第6話 帰りのスペーシアX
大戸旅館という旅館の貸切風呂をアイルという女の子と無理矢理堪能した事にしたルナは、アイルに連れられて鬼怒川温泉駅へ向かう。
まもなく、浅草行き特急「スペーシアX10号」の時間だからだ。
「パカパカッ」と、荷車を繋いだ馬車とすれ違いながら、鬼怒川温泉駅の駅前に着くと、そこはルナの知っている鬼怒川温泉駅の駅前になっており、SL大樹用の転車台広場と、駅に直結したいかにも東武資本で作った、値段だけ高い割になんて事の無いカフェ、振り返ると駅前の足湯もあった。

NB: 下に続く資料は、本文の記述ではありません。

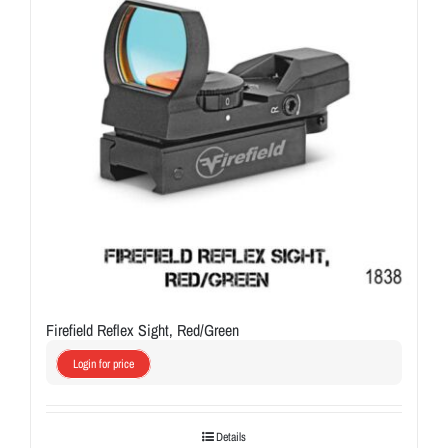
Firefield Reflex Sight, Red/Green
Login for price
Details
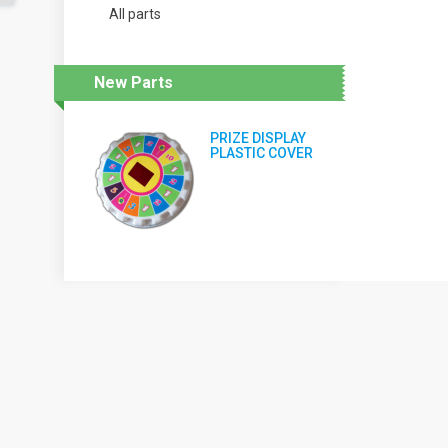
All parts
New Parts
PRIZE DISPLAY
PLASTIC COVER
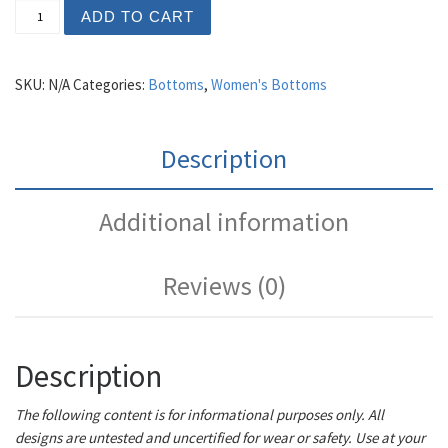
Women's Louis Heels quantity
ADD TO CART
SKU:
N/A
Categories:
Bottoms
,
Women's Bottoms
Description
Additional information
Reviews (0)
Description
The following content is for informational purposes only. All
designs are untested and uncertified for wear or safety. Use at your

立ち止まった後、ちょっと後退りして、駅前の広場から道を一本挟んだ歩道に行き、周囲を見回すと、ルナの知っている鬼怒川温泉の街並みだった。
(結局は、幻を見ていたのか?)
と思うが、ポケットに入れられている「スペーシアX」のボックスシートの切符は存在し、ルナが元々取っていたプレミアムシートの切符はキャンセルのままだった。
不意に、街並みがまた変わった。
「何をしているの?帰りたくないの?」
アイルが言いながら道を渡って来たのだ。
「待て!止まれ!」
ルナは怒鳴る。
「そのまま一歩ずつ後退しろ!」
「えっ?」
「いいから!」
アイルは困惑しながら、駅前広場に戻っていき、アイルの姿が駅前広場の方へ入った時、街並みはルナの知っている物になった。
「君は一体何者なのですか?」
ルナは道を挟んでアイルに言った。
道を渡って、アイルの居る方へ行くと、何が起きるか分からないからだ。
「私は貴方の婚約者なのですよ。」
一歩ずつ、アイルはルナに近寄って来る。
「くっ来るな!」
「いいえ。」
「来るなって言ってんだ!」
「行きますよ。逃げないでくださいな。」
「ギャッ!」
後退りするルナは、縁石に躓いて転んだ。
その瞬間、街並みはまた、古ぼけた物に変わった。
「さぁ―。」
アイルが手を伸ばす。
「さっ触るな!」
「照れですね。私は遠慮しませんよ。」
アイルはルナの手を握り、そのまま自分の腕を絡めて来る。
そして、ルナの掌に、紙片を入れながら、鬼怒川温泉駅の改札口を抜ける。
ルナはここで安心した。
なぜなら、鬼怒川温泉駅の構造はルナの知っている物で、1番線には白いボディーの特急「スペーシアX」が停車していたからだ。
「では、またね。ルナ。」
アイルは微笑みを浮かべながら、ルナの頬に唇を当てようとする。
「ひっ!」
ルナは恐怖から、5号車に飛び込んだ。
まもなく、「スペーシアX10号」は鬼怒川温泉駅のホームを離れ、アイルの姿も見えなくなった。
(恐かった。なんなんだ。今回は。)
ルナは思いながら、自分で取ったプレミアムシートのある2号車に向かうが、自分が取った座席が使われていた。
一応、自分の切符を再度確認する。
「えっ?」
切符は元に戻っていなかった。
自分が取ったプレミアムシートはキャンセルされたままだったのだ。
そして、自分の手元にある切符は、5号車のボックスシートの切符だったのだ。
5号車に改めて向かうと、手元にある切符のボックスシートは当たり前だが空席だ。
ボックスシートは、向かい合う2シートを、パーティションにより周囲を遮った半個室だ。
最初は気味が悪くて座れなかった。
そもそも、プレミアムシートを取っていたのに、どうしてボックスシートになっているのだろうか?
だが、列車が下今市駅に着くと、流石に立っているのも辛く、そもそも全席指定の列車で、デッキに立ったままでは不正乗車に間違われるだろう。
ルナは諦めて、ボックスシートに腰を下ろした。